SET EXERCISE: According to the architecture diagram, which three components make up the Replication Layer?

QUOTED TEXT:
Core Architecture Components

┌─────────────────────────────────────────────────────────────────┐
│                        Client Layer                             │
│  ┌──────────────┐  ┌──────────────┐  ┌──────────────┐         │
│  │   SDK/CLI    │  │  REST API    │  │  Binary      │         │
│  │   Clients    │  │  Gateway     │  │  Protocol    │         │
│  └──────────────┘  └──────────────┘  └──────────────┘         │
└─────────────────────────────────────────────────────────────────┘
                              │
                              ▼
┌─────────────────────────────────────────────────────────────────┐
│                     Coordination Layer                          │
│  ┌──────────────┐  ┌──────────────┐  ┌──────────────┐         │
│  │   Request    │  │   Partition  │  │   Membership │         │
│  │   Router     │  │   Manager    │  │   Protocol   │         │
│  └──────────────┘  └──────────────┘  └──────────────┘         │
└─────────────────────────────────────────────────────────────────┘
                              │
                              ▼
┌─────────────────────────────────────────────────────────────────┐
│                      Storage Nodes                              │
│  ┌──────────────┐  ┌──────────────┐  ┌──────────────┐         │
│  │   Node 1     │  │   Node 2     │  │   Node N     │         │
│  │  ┌────────┐  │  │  ┌────────┐  │  │  ┌────────┐  │         │
│  │  │MemTable│  │  │  │MemTable│  │  │  │MemTable│  │         │
│  │  │  WAL   │  │  │  │  WAL   │  │  │  │  WAL   │  │         │
│  │  │ SSTables│  │  │  │ SSTables│  │  │  │ SSTables│  │         │
│  │  └────────┘  │  │  └────────┘  │  │  └────────┘  │         │
│  └──────────────┘  └──────────────┘  └──────────────┘         │
└─────────────────────────────────────────────────────────────────┘
                              │
                              ▼
┌─────────────────────────────────────────────────────────────────┐
│                    Replication Layer                            │
│  ┌──────────────┐  ┌──────────────┐  ┌──────────────┐         │
│  │   Quorum     │  │   Anti-      │  │   Hinted     │         │
│  │   Protocol   │  │   Entropy    │  │   Handoff    │         │
│  └──────────────┘  └──────────────┘  └──────────────┘         │
└─────────────────────────────────────────────────────────────────┘

Data Partitioning and Distribution

Consistent Hashing Architecture

                    Hash Ring (0 to 2^128-1)

DATA SECTION:

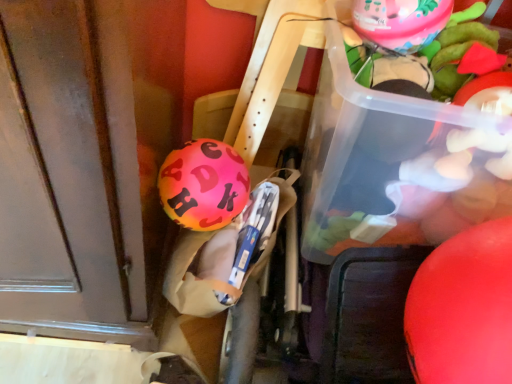
Question: Is point (206, 140) positioned closer to the camera than point (374, 172)?

Choices:
 (A) closer
 (B) farther

Answer: (B)

Question: From their relative heights in the image, would you say shiny pink balloon at center, the 2th balloon from the bottom, is taller or shorter than translucent plastic container at upper right?

Choices:
 (A) tall
 (B) short

Answer: (B)

Question: Based on their relative distances, which object is farther from the shiny pink balloon at center, arranged as the first balloon when viewed from the left?

Choices:
 (A) rubber matte balloon at right, which is the 3th balloon in top-to-bottom order
 (B) pink rubber balloon at upper right, positioned as the 2th balloon in left-to-right order
 (C) translucent plastic container at upper right

Answer: (A)

Question: Which of these objects is positioned farthest from the translucent plastic container at upper right?

Choices:
 (A) pink rubber balloon at upper right, placed as the third balloon when sorted from bottom to top
 (B) shiny pink balloon at center, arranged as the first balloon when viewed from the left
 (C) rubber matte balloon at right, the first balloon in the right-to-left sequence

Answer: (B)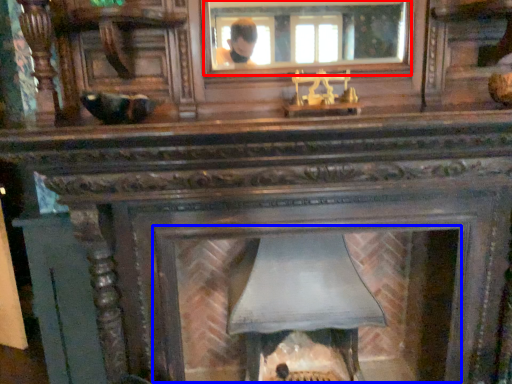
Question: Which object appears closest to the camera in this image, mirror (highlighted by a red box) or fireplace (highlighted by a blue box)?

Choices:
 (A) mirror
 (B) fireplace

Answer: (A)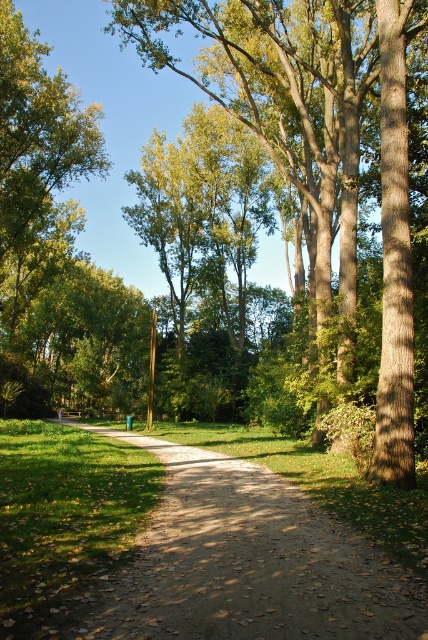
You are standing at the starting point of the winding dirt path in the park. You see two points marked on the path ahead of you. The first point is at coordinates point (386, 467) and the second point is at point (249, 540). Which point is closer to your current position?

Point (249, 540) is closer to your current position because it is less further to the camera than point (386, 467).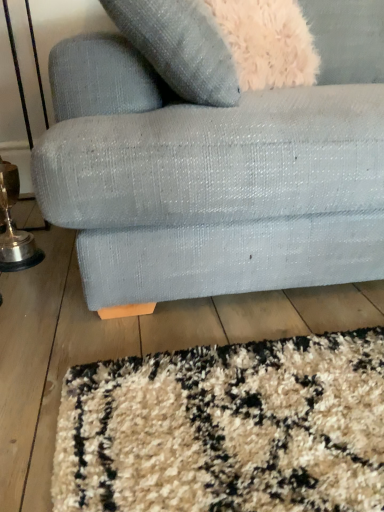
Locate an element on the screen. This screenshot has height=512, width=384. free space in front of gold metallic table lamp at lower left is located at coordinates (25, 289).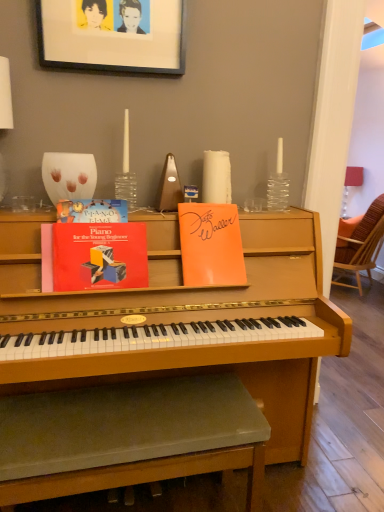
Question: In terms of height, does wooden woven chair at right look taller or shorter compared to orange paper at upper center, the first paperback book when ordered from right to left?

Choices:
 (A) short
 (B) tall

Answer: (B)

Question: Considering the relative positions of wooden woven chair at right and orange paper at upper center, the 3th paperback book when ordered from left to right, in the image provided, is wooden woven chair at right to the left or to the right of orange paper at upper center, the 3th paperback book when ordered from left to right,?

Choices:
 (A) right
 (B) left

Answer: (A)

Question: Which object is positioned closest to the orange paper at upper center, the first paperback book when ordered from right to left?

Choices:
 (A) wooden woven chair at right
 (B) black matte picture frame at upper center
 (C) matte red book at center, arranged as the 2th paperback book when viewed from the right
 (D) green fabric music stool at lower center
 (E) hardcover book at upper left, which is counted as the third paperback book, starting from the right

Answer: (C)

Question: Based on their relative distances, which object is nearer to the wooden woven chair at right?

Choices:
 (A) matte red book at center, the 2th paperback book from the left
 (B) orange paper at upper center, the first paperback book when ordered from right to left
 (C) hardcover book at upper left, acting as the 1th paperback book starting from the left
 (D) green fabric music stool at lower center
 (E) black matte picture frame at upper center

Answer: (B)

WRITTEN ANSWER: Quorum Protocol, Anti-Entropy, and Hinted Handoff.